After locating the line that contains "the tall tree at (717,186)" in the records below, write out exactly that line and each line after it through the one that contains "the green bush at (531,566)", and nothing else.

------ Exercise data ------

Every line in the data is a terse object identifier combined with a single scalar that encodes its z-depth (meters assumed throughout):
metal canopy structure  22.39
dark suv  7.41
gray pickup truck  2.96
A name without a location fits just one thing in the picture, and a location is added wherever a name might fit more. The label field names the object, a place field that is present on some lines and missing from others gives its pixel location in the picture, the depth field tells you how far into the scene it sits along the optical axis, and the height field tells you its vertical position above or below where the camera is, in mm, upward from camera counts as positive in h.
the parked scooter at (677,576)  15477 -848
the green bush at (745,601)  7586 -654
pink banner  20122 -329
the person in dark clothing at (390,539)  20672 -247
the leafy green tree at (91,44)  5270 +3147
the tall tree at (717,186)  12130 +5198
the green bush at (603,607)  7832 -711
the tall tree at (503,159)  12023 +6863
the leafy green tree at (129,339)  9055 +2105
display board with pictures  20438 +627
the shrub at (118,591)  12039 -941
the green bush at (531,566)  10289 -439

------
------ Exercise data ------

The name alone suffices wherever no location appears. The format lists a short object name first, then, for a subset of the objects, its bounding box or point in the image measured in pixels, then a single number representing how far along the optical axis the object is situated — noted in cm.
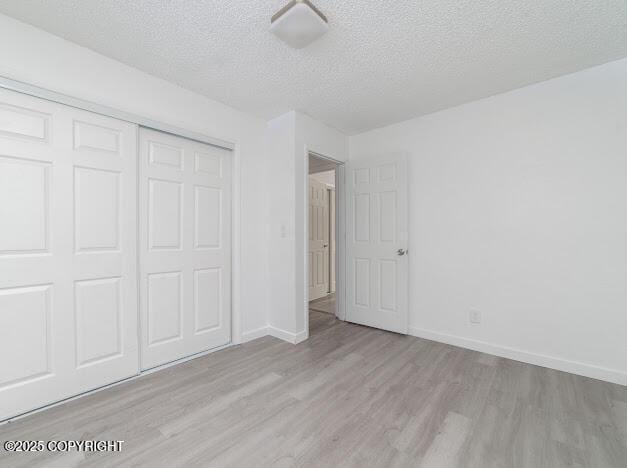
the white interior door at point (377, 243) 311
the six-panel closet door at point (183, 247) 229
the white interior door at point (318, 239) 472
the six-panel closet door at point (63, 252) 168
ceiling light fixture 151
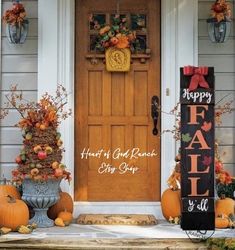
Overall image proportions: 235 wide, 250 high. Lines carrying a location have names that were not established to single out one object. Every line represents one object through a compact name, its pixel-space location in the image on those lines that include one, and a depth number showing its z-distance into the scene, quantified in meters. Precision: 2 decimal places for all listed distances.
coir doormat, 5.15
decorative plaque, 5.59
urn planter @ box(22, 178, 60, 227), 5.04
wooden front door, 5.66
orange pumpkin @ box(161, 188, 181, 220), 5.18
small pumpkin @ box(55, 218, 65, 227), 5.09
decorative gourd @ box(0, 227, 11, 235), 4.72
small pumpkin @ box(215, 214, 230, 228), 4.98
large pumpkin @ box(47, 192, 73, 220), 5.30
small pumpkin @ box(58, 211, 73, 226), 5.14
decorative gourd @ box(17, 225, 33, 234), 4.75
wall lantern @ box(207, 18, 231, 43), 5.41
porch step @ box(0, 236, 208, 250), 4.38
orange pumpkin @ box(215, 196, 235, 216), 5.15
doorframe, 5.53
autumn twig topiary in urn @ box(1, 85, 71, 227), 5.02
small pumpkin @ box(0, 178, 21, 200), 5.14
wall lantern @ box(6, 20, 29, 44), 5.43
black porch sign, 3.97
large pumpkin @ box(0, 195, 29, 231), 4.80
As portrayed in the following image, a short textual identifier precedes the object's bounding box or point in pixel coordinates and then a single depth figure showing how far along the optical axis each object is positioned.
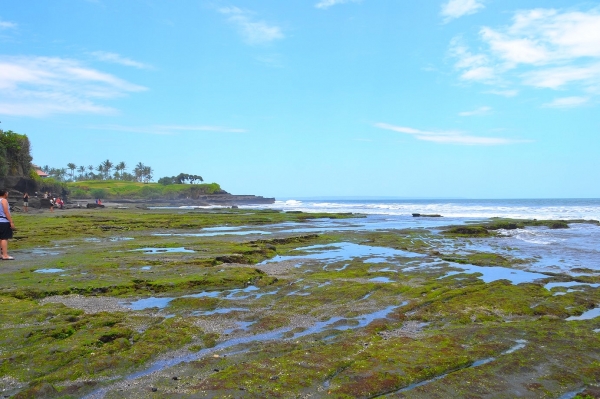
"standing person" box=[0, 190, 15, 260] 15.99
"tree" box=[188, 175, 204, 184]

------

Completed task -
the tall tree at (717,186)  12130 +5198
the green bush at (603,607)  7832 -711
the tall tree at (503,159)  12023 +6863
the leafy green tree at (129,339)  9055 +2105
display board with pictures  20438 +627
the shrub at (118,591)  12039 -941
the green bush at (531,566)  10289 -439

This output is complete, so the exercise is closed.